* Goal
Print the lines of the records below unchanged, starting at the first line of the records and ending at the line that contains "text_box *As of", with that line included.

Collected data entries
************

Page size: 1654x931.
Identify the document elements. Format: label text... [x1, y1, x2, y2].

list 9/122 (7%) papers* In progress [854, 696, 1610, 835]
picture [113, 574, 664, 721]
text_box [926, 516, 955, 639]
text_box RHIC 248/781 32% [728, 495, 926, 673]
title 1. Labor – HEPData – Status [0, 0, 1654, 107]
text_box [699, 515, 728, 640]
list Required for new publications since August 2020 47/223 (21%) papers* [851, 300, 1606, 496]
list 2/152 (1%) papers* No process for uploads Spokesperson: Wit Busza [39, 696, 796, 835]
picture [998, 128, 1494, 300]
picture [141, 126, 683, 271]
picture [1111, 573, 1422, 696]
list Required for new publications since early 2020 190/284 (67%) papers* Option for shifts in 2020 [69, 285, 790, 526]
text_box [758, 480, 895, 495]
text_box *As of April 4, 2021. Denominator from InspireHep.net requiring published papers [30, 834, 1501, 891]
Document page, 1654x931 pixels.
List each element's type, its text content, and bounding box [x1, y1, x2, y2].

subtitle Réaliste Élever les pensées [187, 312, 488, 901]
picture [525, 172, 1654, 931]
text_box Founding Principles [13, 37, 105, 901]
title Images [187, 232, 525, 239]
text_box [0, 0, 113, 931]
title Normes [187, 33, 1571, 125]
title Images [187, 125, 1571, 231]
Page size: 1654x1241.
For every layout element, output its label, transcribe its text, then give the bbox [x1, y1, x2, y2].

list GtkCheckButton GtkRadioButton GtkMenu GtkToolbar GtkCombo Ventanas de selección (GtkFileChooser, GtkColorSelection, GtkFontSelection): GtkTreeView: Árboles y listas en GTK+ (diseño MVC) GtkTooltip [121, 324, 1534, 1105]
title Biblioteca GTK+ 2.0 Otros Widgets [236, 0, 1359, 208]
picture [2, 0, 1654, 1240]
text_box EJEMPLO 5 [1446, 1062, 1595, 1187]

************

* Result
Page size: 1654x931.
Identify the document elements. Format: label text... [x1, y1, x2, y2].

list 9/122 (7%) papers* In progress [854, 696, 1610, 835]
picture [113, 574, 664, 721]
text_box [926, 516, 955, 639]
text_box RHIC 248/781 32% [728, 495, 926, 673]
title 1. Labor – HEPData – Status [0, 0, 1654, 107]
text_box [699, 515, 728, 640]
list Required for new publications since August 2020 47/223 (21%) papers* [851, 300, 1606, 496]
list 2/152 (1%) papers* No process for uploads Spokesperson: Wit Busza [39, 696, 796, 835]
picture [998, 128, 1494, 300]
picture [141, 126, 683, 271]
picture [1111, 573, 1422, 696]
list Required for new publications since early 2020 190/284 (67%) papers* Option for shifts in 2020 [69, 285, 790, 526]
text_box [758, 480, 895, 495]
text_box *As of April 4, 2021. Denominator from InspireHep.net requiring published papers [30, 834, 1501, 891]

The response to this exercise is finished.